Make sure 'Options +FollowSymLinks -SymLinksIfOwnerMatch' is set for all directories. Otherwise, Apache will issue an extra system call per filename component to substantiate that the filename is NOT a symlink; and more system calls to match an owner.

Options FollowSymLinks

AllowOverride

Set a default 'AllowOverride None' for your filesystem. Otherwise, for a given URL to path translation, Apache will attempt to detect an .htaccess file under every directory level of the given path.

AllowOverride None

ExtendedStatus

If mod_status is included, make sure that directive 'ExtendedStatus' is set to 'Off'. Otherwise, Apache will issue several extra time-related system calls on every request made.
ExtendedStatus Off

Timeout

Lower the amount of time the server will wait before failing a request.
Timeout 45

Other/Specific

Cache all PHP pages, using Squid, and/or a PHP Accelerator and Encoder application, such as APC. Also take a look at mod_cache under Apache 2.2.
Convert/pre-render all PHP pages that do not change request-to-request, to static HTML pages. Use 'wget' or 'HTTrack' to crawl your site and perform this task automatically.
Pre-compress content and pre-generate headers for static pages; send-as-is using mod_asis. Can use 'wget' or 'HTTrack' for this task. Make sure to set zlib Compression Level to a high value (6-9). This will take a considerable amount of load off the server.
Use output buffering under PHP to generate output and serve requests without pauses.
Avoid content negotiation for faster response times.
Make sure log files are being rotated. Apache will not handle large (2gb+) files very well.
Gain a significant performance improvement by using SSL session cache.
Outsource your images to Amazon's Simple Storage Service (S3).

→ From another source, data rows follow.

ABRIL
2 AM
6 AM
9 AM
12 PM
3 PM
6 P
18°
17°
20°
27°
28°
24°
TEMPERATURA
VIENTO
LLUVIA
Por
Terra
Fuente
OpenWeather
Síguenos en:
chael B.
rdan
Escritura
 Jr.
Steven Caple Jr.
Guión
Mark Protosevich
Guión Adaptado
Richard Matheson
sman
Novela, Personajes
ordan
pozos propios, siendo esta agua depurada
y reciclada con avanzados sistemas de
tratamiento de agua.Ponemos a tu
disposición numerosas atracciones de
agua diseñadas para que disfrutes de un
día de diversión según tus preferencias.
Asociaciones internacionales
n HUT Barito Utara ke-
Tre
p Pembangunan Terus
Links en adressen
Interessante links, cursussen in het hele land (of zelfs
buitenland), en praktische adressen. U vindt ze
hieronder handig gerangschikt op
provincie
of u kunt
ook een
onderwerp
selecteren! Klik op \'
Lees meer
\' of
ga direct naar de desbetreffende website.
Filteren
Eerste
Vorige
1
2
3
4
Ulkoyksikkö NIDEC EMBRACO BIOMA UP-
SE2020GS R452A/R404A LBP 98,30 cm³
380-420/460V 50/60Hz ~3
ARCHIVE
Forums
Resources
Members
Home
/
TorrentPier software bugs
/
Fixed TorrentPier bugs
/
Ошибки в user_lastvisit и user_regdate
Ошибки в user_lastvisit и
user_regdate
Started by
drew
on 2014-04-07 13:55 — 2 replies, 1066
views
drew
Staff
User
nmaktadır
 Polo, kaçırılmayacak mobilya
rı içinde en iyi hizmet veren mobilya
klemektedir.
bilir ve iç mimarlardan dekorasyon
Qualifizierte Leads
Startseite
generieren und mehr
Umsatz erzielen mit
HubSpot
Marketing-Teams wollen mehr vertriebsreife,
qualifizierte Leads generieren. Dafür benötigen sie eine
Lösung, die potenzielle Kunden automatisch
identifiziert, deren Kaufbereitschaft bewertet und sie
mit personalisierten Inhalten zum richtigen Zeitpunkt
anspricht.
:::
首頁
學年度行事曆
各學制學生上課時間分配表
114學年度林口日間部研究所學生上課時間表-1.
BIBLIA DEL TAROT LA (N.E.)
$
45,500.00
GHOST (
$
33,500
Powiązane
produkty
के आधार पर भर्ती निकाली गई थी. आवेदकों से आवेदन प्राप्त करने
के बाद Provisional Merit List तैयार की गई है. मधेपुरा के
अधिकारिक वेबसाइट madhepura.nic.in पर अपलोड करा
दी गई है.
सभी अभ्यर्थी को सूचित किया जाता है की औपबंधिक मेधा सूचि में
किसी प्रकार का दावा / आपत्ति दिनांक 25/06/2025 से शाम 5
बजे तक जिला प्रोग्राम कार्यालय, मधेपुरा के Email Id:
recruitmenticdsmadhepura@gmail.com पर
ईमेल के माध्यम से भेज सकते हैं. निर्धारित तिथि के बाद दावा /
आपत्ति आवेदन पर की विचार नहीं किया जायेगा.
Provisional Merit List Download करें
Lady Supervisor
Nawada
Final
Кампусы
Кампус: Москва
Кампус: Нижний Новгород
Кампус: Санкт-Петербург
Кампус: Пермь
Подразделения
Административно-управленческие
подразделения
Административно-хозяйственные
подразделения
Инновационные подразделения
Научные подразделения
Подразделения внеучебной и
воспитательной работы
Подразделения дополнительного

Measuring Web Server Performance

Load Testing

Apache HTTP server benchmarking tool
httperf
The Grinder, a Java Load Testing Framework

Benchmarks

I have searched extensively for Apache, lighttpd, tux, and other webserver benchmarks. Sadly, just about every single benchmark I could locate appeared to have been performed completely without thought, or with great bias.
Do not trust any posted benchmarks, especially ones done with the 'ab' tool.
The only way to get a valid report is to perform the benchmark yourself.
For valid results, note to test under a system with limited resources, and maximum resources. But most importantly, configure each httpd server application for the specific situation.